(Yapılacak iş)
Aşağıdaki materyalden "kern" dizesini içeren bütün satırları çıkarınız.

(Girdi materyali)

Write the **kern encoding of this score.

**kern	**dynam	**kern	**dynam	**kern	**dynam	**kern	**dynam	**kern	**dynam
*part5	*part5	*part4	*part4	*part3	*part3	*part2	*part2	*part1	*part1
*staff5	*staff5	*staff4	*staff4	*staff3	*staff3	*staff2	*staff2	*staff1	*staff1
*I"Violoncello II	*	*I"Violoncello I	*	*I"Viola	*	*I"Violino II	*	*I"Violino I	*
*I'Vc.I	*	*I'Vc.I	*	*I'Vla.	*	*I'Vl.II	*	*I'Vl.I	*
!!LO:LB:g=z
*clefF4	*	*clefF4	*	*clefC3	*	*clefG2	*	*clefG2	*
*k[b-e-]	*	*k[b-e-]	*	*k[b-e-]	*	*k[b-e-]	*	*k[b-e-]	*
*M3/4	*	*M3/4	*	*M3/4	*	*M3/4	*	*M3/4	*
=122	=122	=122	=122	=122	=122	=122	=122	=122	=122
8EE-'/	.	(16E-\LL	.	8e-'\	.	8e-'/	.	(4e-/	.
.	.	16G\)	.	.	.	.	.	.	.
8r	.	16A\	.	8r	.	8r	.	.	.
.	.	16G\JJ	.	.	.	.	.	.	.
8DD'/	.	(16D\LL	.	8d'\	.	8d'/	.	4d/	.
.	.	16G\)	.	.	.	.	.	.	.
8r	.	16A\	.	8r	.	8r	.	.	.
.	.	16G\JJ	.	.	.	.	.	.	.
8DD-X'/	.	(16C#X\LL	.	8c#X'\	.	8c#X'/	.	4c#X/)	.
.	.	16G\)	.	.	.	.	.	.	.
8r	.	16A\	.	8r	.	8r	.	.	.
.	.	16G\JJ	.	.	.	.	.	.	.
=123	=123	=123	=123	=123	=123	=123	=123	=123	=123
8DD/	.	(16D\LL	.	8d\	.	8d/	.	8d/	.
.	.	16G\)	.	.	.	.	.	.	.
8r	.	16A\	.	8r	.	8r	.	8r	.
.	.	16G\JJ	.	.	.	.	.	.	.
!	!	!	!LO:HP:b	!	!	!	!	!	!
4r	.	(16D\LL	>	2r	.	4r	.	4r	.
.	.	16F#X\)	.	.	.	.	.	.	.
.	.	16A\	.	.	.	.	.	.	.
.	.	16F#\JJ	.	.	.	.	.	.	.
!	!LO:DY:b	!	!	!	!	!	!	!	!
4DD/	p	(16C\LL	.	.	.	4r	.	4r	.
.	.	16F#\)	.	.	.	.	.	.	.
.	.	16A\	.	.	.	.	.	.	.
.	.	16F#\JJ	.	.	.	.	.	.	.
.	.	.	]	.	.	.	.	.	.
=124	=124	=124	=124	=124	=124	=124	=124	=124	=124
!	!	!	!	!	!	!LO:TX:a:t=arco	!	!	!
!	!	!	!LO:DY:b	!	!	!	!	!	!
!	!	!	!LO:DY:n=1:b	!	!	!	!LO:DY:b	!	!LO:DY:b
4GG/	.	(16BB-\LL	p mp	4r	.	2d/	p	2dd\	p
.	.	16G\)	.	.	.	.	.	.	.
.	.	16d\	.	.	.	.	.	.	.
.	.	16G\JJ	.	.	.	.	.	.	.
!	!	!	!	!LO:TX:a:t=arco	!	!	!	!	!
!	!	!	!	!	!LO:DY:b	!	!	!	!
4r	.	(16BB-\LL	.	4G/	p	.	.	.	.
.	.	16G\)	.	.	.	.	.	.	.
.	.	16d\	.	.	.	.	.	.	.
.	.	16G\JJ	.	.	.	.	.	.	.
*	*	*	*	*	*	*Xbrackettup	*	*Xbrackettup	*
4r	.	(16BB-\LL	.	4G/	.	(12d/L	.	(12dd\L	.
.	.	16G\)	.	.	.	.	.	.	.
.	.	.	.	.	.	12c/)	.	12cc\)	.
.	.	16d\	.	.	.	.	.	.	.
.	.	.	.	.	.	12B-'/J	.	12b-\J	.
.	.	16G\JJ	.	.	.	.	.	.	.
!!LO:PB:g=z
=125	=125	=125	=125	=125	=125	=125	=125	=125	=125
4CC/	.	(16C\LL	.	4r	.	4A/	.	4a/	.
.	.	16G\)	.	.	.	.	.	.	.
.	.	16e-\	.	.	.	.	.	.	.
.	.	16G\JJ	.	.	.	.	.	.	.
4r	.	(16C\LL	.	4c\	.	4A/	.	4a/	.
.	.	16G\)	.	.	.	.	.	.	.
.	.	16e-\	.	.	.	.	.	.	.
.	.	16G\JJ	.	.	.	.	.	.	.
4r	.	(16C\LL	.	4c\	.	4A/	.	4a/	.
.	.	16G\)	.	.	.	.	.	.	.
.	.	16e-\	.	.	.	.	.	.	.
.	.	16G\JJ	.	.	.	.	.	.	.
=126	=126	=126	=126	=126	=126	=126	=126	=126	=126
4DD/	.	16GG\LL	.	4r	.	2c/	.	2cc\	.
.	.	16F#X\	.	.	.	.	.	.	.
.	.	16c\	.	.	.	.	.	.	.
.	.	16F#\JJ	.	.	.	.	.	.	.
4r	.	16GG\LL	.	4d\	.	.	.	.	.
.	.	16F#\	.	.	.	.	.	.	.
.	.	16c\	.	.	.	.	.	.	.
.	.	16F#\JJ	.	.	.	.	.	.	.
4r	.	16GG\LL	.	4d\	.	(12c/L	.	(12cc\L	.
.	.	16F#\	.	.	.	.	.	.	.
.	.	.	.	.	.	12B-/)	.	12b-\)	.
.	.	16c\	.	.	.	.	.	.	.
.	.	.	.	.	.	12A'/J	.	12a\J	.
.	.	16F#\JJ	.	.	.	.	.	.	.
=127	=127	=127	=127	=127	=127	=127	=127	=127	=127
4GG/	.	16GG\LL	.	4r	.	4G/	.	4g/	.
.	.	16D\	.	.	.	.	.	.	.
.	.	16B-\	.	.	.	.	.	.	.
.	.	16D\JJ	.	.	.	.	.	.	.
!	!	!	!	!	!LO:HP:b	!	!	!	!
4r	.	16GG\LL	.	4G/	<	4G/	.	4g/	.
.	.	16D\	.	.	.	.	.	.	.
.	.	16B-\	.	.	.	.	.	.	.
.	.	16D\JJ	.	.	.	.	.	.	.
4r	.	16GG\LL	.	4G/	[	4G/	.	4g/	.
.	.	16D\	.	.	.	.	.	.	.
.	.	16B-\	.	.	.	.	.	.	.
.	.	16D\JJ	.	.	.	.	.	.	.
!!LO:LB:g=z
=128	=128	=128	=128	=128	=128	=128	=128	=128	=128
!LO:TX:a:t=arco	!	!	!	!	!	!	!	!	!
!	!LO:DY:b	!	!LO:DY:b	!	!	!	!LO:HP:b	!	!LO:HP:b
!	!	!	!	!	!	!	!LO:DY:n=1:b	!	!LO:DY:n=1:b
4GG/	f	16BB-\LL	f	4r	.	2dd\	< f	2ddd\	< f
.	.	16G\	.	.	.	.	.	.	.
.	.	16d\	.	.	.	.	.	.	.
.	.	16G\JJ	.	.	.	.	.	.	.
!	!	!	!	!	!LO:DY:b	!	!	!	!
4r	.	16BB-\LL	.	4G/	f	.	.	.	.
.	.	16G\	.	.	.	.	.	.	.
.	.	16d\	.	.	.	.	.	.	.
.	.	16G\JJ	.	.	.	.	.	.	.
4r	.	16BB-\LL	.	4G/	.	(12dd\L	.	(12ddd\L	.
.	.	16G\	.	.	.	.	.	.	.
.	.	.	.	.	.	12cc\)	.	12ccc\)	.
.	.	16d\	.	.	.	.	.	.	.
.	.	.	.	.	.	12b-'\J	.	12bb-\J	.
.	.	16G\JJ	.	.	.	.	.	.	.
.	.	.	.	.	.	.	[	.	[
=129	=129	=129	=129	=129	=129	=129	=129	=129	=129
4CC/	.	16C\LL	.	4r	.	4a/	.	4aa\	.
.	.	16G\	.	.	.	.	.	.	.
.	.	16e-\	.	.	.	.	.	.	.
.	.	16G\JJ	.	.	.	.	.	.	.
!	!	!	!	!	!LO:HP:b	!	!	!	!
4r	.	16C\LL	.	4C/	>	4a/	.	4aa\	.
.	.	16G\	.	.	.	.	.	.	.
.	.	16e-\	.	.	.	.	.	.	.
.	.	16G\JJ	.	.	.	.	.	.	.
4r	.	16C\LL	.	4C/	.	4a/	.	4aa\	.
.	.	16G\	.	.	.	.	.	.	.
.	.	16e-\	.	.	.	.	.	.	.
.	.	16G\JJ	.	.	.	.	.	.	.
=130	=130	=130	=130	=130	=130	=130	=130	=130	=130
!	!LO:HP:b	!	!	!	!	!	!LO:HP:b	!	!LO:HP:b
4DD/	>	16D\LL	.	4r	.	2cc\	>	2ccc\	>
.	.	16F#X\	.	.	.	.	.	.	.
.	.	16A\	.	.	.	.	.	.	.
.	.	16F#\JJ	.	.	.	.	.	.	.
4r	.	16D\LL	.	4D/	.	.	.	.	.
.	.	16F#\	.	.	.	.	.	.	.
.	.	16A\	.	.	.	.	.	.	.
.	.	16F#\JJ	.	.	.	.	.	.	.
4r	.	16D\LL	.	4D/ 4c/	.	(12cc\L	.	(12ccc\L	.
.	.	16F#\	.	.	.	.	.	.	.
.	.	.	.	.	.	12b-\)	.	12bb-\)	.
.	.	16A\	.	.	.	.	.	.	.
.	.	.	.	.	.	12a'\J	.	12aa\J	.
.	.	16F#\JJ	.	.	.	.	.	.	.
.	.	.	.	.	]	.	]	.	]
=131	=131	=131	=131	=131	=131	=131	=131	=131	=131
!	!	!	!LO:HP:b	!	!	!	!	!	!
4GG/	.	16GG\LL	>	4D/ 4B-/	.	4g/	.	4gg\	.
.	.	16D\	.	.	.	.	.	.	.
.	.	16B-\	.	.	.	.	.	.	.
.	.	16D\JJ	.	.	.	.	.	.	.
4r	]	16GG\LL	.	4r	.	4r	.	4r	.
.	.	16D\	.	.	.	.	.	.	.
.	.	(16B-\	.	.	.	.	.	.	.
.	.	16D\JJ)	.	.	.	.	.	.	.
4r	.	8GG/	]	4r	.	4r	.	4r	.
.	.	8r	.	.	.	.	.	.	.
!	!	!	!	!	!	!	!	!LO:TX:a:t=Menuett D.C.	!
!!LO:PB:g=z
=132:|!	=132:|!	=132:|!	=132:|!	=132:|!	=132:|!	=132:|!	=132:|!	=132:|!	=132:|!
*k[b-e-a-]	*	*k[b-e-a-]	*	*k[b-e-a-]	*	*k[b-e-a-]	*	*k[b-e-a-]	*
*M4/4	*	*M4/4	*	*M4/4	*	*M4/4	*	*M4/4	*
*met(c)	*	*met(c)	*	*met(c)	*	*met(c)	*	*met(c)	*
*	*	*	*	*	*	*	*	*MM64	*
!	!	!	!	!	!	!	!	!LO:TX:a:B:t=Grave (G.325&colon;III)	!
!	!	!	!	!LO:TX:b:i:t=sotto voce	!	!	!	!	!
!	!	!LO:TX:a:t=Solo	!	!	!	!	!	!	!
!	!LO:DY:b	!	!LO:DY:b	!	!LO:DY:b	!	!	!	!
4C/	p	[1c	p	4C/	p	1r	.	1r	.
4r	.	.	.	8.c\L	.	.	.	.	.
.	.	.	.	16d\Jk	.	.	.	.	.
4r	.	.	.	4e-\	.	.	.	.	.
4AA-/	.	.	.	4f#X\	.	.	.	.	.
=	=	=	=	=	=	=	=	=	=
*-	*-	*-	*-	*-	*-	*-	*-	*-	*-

(Alıştırmanın cevabı)
Write the **kern encoding of this score.
**kern	**dynam	**kern	**dynam	**kern	**dynam	**kern	**dynam	**kern	**dynam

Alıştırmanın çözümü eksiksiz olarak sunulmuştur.